My own cock was as his twin; its own being, a sudden colossus which I felt must have been visible to the entire room. Even in that brightly-lit place I felt a sudden wanton need for him to touch me. How had I existed until this moment without his hands on me? I felt familiar liquid seeping from my member as it wept for its neglect; I was never so aroused. My happy hand was blackened with his heat, the skin crisped and charred. My fingers extended in a reflex of want and I groaned as he lifted my hand away from him, I was cut adrift, released and if he had not caught me by the elbow I would have collapsed upon the parquet.

“Gently.” he pushed me back and placed me on one of the gilt upholstered chairs, knelt before me. “Take deep breaths.” His hand was back in mine and I looked down at it in wonderment. It was whole, not seared and skinless. He teased my palm imperceptibly with his fingers, his mouth still parted and closed his eyes, scenting the air slowly as if smelling fine Armangnac.
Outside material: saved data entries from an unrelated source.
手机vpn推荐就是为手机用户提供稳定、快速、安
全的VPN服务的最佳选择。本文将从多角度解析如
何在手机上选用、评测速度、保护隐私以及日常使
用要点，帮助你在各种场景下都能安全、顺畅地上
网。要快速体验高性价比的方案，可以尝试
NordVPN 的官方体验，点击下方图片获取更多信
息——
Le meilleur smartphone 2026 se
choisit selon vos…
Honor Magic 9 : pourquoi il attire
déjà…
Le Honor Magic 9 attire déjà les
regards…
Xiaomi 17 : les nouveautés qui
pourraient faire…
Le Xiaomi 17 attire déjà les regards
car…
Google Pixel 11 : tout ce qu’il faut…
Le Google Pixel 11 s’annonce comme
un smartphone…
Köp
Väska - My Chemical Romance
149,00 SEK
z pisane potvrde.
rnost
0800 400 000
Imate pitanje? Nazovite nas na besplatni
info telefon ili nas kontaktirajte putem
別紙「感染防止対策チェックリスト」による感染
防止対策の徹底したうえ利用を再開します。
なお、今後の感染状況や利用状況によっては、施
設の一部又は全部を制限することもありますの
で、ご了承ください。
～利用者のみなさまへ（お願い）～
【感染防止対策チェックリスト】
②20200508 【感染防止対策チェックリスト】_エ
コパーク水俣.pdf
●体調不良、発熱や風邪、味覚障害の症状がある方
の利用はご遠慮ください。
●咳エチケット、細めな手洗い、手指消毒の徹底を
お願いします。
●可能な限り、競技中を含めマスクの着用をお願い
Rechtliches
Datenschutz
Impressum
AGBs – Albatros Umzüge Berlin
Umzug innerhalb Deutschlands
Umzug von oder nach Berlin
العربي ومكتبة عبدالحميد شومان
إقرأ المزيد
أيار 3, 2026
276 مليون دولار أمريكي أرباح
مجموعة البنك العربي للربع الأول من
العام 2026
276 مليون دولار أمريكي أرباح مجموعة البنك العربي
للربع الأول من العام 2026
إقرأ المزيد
He can sense my arousal, I thought dazedly, not even knowing how I knew that. His eyes glittered with concupiscence as they flash open; I saw then that his irises were dark blue, like pure sapphires. As he dropped my hand onto my own lap and fluttered his fingers so that they feathered over my unbearable erection, I knew nothing except that I never again wanted our skin to part.

“Is he quite well?” A battleship of a woman; all sparkle and grey silk sailed then into our safe harbour, her wake destroying our intimacy, concern radiating with every wrinkle as she saw my blood drained face. My Adonis stands, leaving my hand homeless.

“He felt faint,” his eyes flickered from the dowager to me and back again. “I think perhaps he should go home. I believe he has a busy day tomorrow.” I attempted to intercede for myself but my immediate future was at least decided even if anything after tomorrow was suddenly obscured. The dowager looked down at me. She knew my identity and took charge in the way large women often do. The headache of my talentless week, which had been forgotten in the excitement of his touch, threatened me afresh as he stepped away from me.

“Should I call Signor Bettano?” she asked, her double chins quivering, cut in half by the diamonds around her throat. “You do look rather unsteady.”

He saved me. “He shall have my carriage.” My heart raced at the thought of him close to me in such intimate darkness. He helped me to my feet, claimed an arm proprietarily. “Still so stern and silent.” He murmured as he led me towards the exit. Down the stone steps he took me and the anticipation of being alone with him again was unbearable. I dared not look at him, but I knew his eyes are upon me. If I had looked in his face at that moment with my actions thereafter I would have shocked Florence to its rotten core. As the carriage pulled up, and liveried servants bustled about pulling out steps and opening doors I find to my horror that he has handed me into the carriage and has shut the door, trapping me inside and him out. The disappointment lashed across my face with a crimson whip and I found my voice at last and far too late. I grasped his hand through the window, and as the horses strained at their harnesses he walked beside me, his smile gone, his eyes deep and committing.

“You, you are not coming?”

“A domani.” Is all he said to me as his hand slipped from mine; I lean out of the window to keep him in my sight and notice for the first time how he is standing in a pool of light even though the torches outside the mansion do not illuminate so far. He does not move from the spot and he is still emblazoned on my eyes when the coach turns the corner. As I fall back into the padded interior of the coach I realise that my headache is raging afresh and I do not even know his name.